March 17, 2007
Frits van Bommel wrote:

> Lars Ivar Igesund wrote:
>> Frits van Bommel wrote:
>> 
>>> [2]: At least, I presume this discussion was brought on by the non-portable code in tango.text.convert.Layout?
>> 
>> Rather that that code breaks because GDC don't follow the D ABI :)
> 
> You may notice that the same text that specifies _argptr should be a
> void* then goes on to say[1] "To protect against the vagaries of stack
> layouts on different CPU architectures, use std.stdarg to access the
> variadic arguments".
> Doesn't this pretty much mean there's no good reason for _argptr to be a
> void* instead of a CPU-specific va_list type as declared by std.stdarg,
> which would be aliased to whatever the appropriate type for the CPU
> architecture is. (i.e. gcc.builtins.__builtin_va_list for GDC, void* for
> DMD)
> 
> In short: I don't think GDC is broken here, the ABI is just still a bit x86-centric and is the one that should be fixed. There is simply no good reason to decide in the standard that _argptr must be a pointer. It may be simpler (compiler) implementation-wise, but if you can't portably use the pointer anyway you may as well leave _argptr's type up to the compiler and just specify it as std.vararg.va_list, whatever that may be.

If there is an actual win in having _argptr as a pointer as opposed to the current behaviour, for instance the possibility to easily indexing into the argument list, then there is a good reason to have it in the specification.

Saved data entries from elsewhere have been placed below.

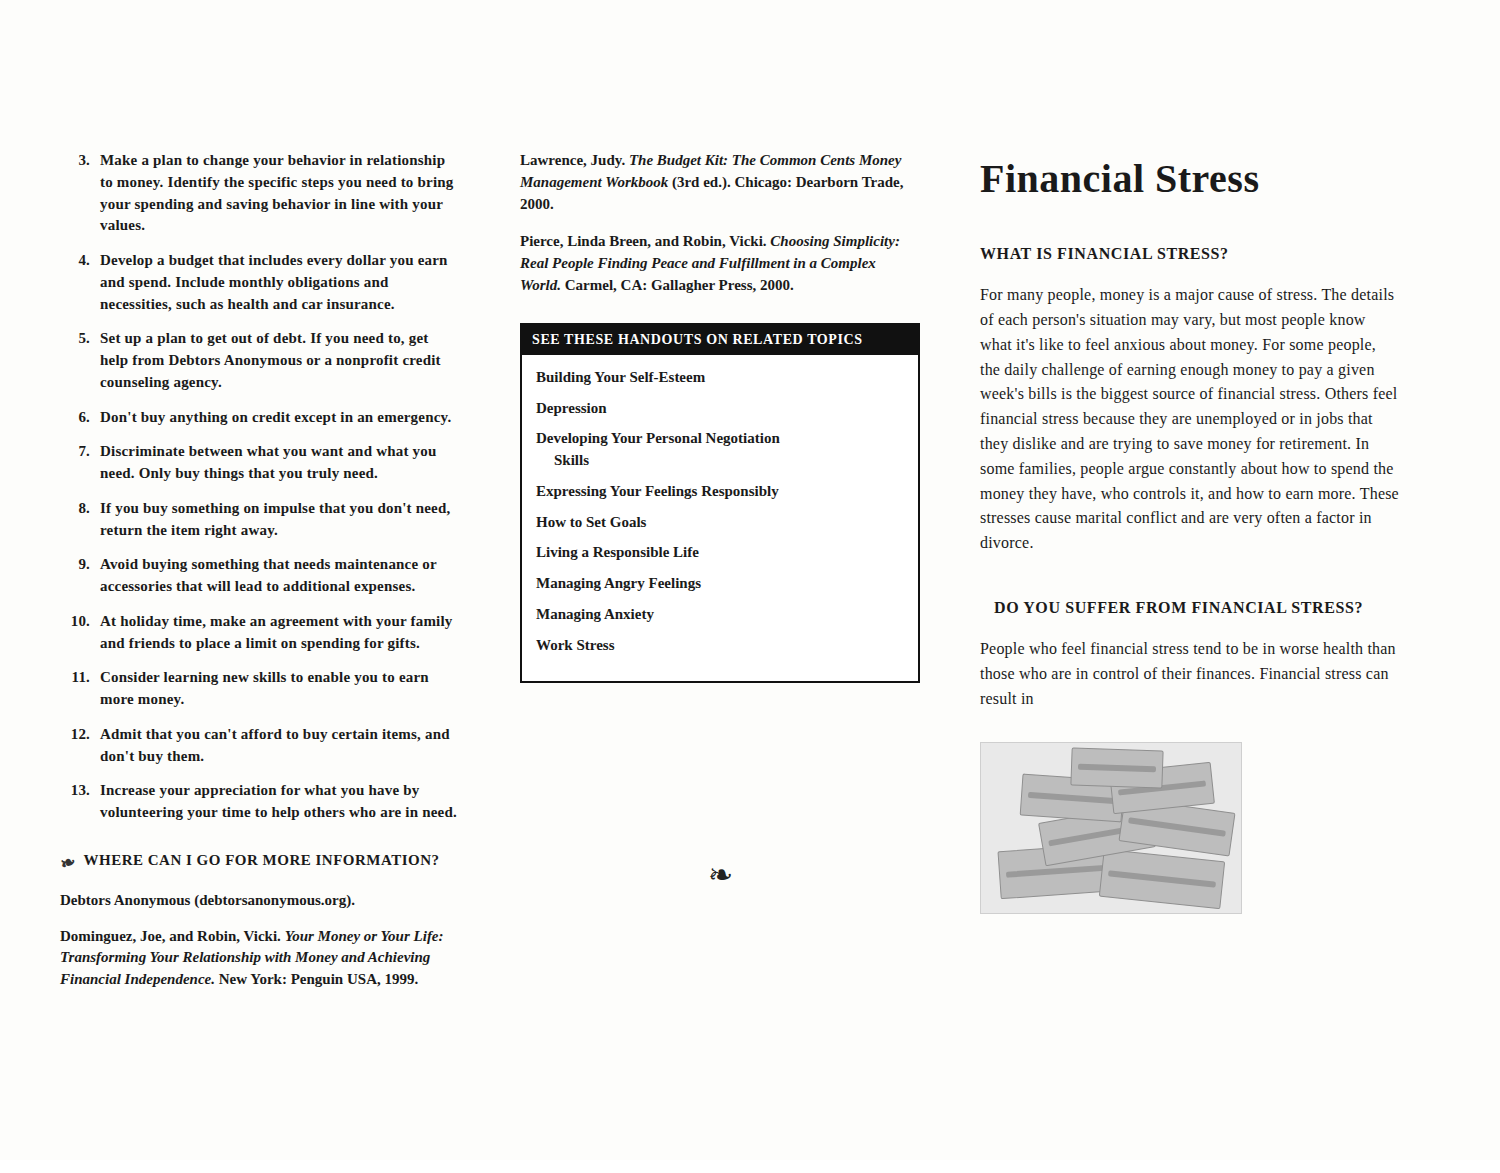Make a plan to change your behavior in relationship to money. Identify the specific steps you need to bring your spending and saving behavior in line with your values.
Develop a budget that includes every dollar you earn and spend. Include monthly obligations and necessities, such as health and car insurance.
Set up a plan to get out of debt. If you need to, get help from Debtors Anonymous or a nonprofit credit counseling agency.
Don't buy anything on credit except in an emergency.
Discriminate between what you want and what you need. Only buy things that you truly need.
If you buy something on impulse that you don't need, return the item right away.
Avoid buying something that needs maintenance or accessories that will lead to additional expenses.
At holiday time, make an agreement with your family and friends to place a limit on spending for gifts.
Consider learning new skills to enable you to earn more money.
Admit that you can't afford to buy certain items, and don't buy them.
Increase your appreciation for what you have by volunteering your time to help others who are in need.
❧ WHERE CAN I GO FOR MORE INFORMATION?
Debtors Anonymous (debtorsanonymous.org).
Dominguez, Joe, and Robin, Vicki. Your Money or Your Life: Transforming Your Relationship with Money and Achieving Financial Independence. New York: Penguin USA, 1999.
Lawrence, Judy. The Budget Kit: The Common Cents Money Management Workbook (3rd ed.). Chicago: Dearborn Trade, 2000.
Pierce, Linda Breen, and Robin, Vicki. Choosing Simplicity: Real People Finding Peace and Fulfillment in a Complex World. Carmel, CA: Gallagher Press, 2000.
SEE THESE HANDOUTS ON RELATED TOPICS
Building Your Self-Esteem
Depression
Developing Your Personal Negotiation Skills
Expressing Your Feelings Responsibly
How to Set Goals
Living a Responsible Life
Managing Angry Feelings
Managing Anxiety
Work Stress
❧
Financial Stress
WHAT IS FINANCIAL STRESS?
For many people, money is a major cause of stress. The details of each person's situation may vary, but most people know what it's like to feel anxious about money. For some people, the daily challenge of earning enough money to pay a given week's bills is the biggest source of financial stress. Others feel financial stress because they are unemployed or in jobs that they dislike and are trying to save money for retirement. In some families, people argue constantly about how to spend the money they have, who controls it, and how to earn more. These stresses cause marital conflict and are very often a factor in divorce.
DO YOU SUFFER FROM FINANCIAL STRESS?
People who feel financial stress tend to be in worse health than those who are in control of their finances. Financial stress can result in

It is possible that other ways to have this working can be devised, but not being able to index into them portably, when they in any case need to be in the correct order, seems to me to be silly.

-- 
Lars Ivar Igesund
blog at http://larsivi.net
DSource, #d.tango & #D: larsivi
Dancing the Tango
March 17, 2007
Lars Ivar Igesund wrote:
> If there is an actual win in having _argptr as a pointer as opposed to the
> current behaviour, for instance the possibility to easily indexing into the
> argument list, then there is a good reason to have it in the specification.
> 
> It is possible that other ways to have this working can be devised, but not
> being able to index into them portably, when they in any case need to be in
> the correct order, seems to me to be silly.

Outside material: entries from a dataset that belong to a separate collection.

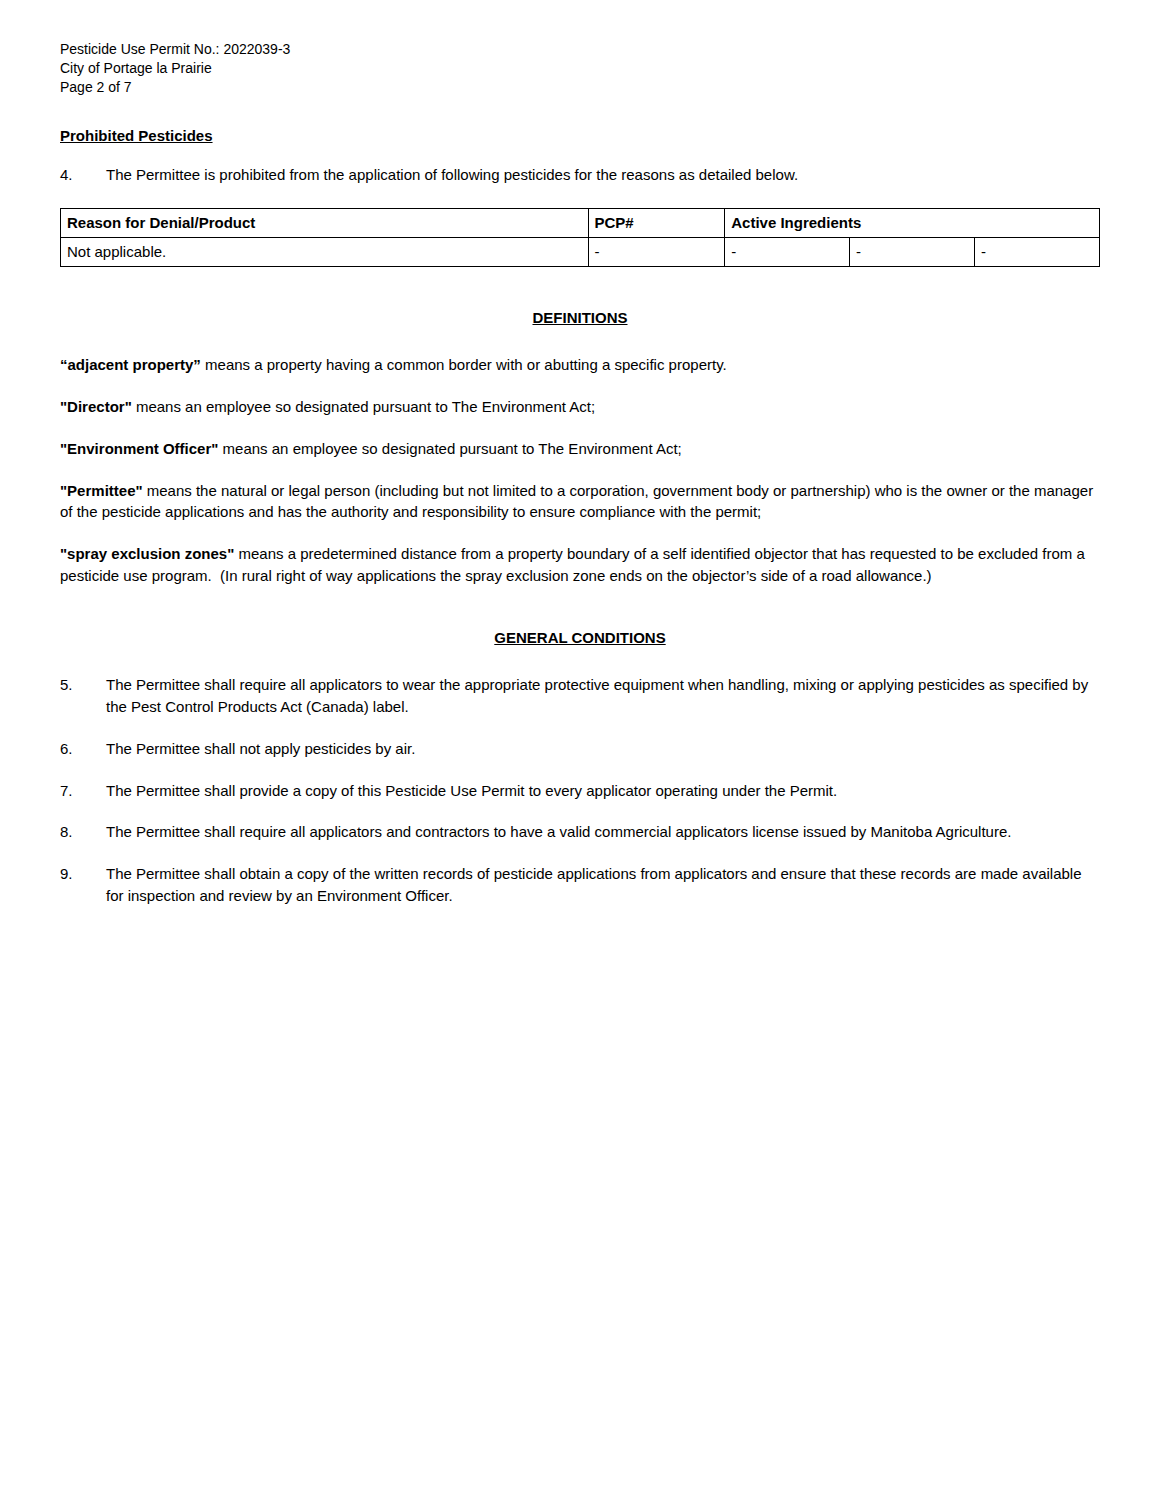Pesticide Use Permit No.: 2022039-3
City of Portage la Prairie
Page 2 of 7
Prohibited Pesticides
4. The Permittee is prohibited from the application of following pesticides for the reasons as detailed below.
| Reason for Denial/Product | PCP# | Active Ingredients |
| --- | --- | --- |
| Not applicable. | - | - | - | - |
DEFINITIONS
“adjacent property” means a property having a common border with or abutting a specific property.
"Director" means an employee so designated pursuant to The Environment Act;
"Environment Officer" means an employee so designated pursuant to The Environment Act;
"Permittee" means the natural or legal person (including but not limited to a corporation, government body or partnership) who is the owner or the manager of the pesticide applications and has the authority and responsibility to ensure compliance with the permit;
"spray exclusion zones" means a predetermined distance from a property boundary of a self identified objector that has requested to be excluded from a pesticide use program. (In rural right of way applications the spray exclusion zone ends on the objector’s side of a road allowance.)
GENERAL CONDITIONS
5. The Permittee shall require all applicators to wear the appropriate protective equipment when handling, mixing or applying pesticides as specified by the Pest Control Products Act (Canada) label.
6. The Permittee shall not apply pesticides by air.
7. The Permittee shall provide a copy of this Pesticide Use Permit to every applicator operating under the Permit.
8. The Permittee shall require all applicators and contractors to have a valid commercial applicators license issued by Manitoba Agriculture.
9. The Permittee shall obtain a copy of the written records of pesticide applications from applicators and ensure that these records are made available for inspection and review by an Environment Officer.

I agree that indexing is important to have, especially given how Tango's format strings work.
However I don't think that justifies the language standard basically requiring that va_list is a pointer, especially if it can't be portably used without special standard library functions (i.e. va_arg and friends) anyway.
If on a given architecture a pointer happens to be the most efficient or natural implementation, fine. But I think that decision should be up to the compiler, not the language.
March 17, 2007
Frits van Bommel wrote:
> Sean Kelly wrote:
>>
>> So they define an ABI for C to facilitate interoperability across compilers.  This is laudable, but it has nothing to do with calling D functions.
> 
> At the moment it does, since GDC 0.23 seems to follow it on amd64...
> (IIRC GDC just passes he context/this pointer (if any) as a hidden first argument, ensuring it'll always be in a register)
> I would wholly support using a slight variation when it comes to varargs though, to put them in a contiguous area on the stack.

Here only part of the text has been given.